>>

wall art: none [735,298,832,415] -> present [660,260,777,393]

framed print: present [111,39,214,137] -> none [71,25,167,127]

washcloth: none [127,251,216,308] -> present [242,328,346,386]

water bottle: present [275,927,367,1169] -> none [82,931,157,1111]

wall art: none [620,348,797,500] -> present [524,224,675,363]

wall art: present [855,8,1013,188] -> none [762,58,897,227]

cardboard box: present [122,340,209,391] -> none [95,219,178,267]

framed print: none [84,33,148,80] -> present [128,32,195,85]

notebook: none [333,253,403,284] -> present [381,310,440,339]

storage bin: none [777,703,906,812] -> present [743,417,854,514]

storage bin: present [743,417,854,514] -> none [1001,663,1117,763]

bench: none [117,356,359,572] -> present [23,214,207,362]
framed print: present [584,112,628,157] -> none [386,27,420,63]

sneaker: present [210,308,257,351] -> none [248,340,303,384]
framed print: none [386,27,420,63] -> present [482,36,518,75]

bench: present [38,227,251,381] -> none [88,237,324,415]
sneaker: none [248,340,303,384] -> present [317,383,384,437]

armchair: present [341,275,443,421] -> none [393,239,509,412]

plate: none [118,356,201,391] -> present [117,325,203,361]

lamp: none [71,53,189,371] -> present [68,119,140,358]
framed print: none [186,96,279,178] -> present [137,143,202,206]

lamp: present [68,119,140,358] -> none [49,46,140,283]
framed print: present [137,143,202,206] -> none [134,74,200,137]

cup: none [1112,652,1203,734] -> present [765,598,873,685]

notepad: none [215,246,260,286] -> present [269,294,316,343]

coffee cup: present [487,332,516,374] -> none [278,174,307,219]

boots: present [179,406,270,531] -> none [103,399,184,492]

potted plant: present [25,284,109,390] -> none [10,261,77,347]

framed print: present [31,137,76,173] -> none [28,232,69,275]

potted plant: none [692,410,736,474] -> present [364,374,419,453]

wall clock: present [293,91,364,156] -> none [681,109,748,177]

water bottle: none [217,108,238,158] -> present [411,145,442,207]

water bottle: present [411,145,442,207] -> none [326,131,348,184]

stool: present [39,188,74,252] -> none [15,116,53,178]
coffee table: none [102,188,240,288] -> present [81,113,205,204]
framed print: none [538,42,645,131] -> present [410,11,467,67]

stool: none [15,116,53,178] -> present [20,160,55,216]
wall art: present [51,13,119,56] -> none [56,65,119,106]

<<

What to work on —
Of all the entries above, retype exactly the lines from the line with "framed print: present [137,143,202,206]" to the line with "coffee cup: present", both included, and no others.

Finished task —
framed print: present [137,143,202,206] -> none [134,74,200,137]

cup: none [1112,652,1203,734] -> present [765,598,873,685]

notepad: none [215,246,260,286] -> present [269,294,316,343]

coffee cup: present [487,332,516,374] -> none [278,174,307,219]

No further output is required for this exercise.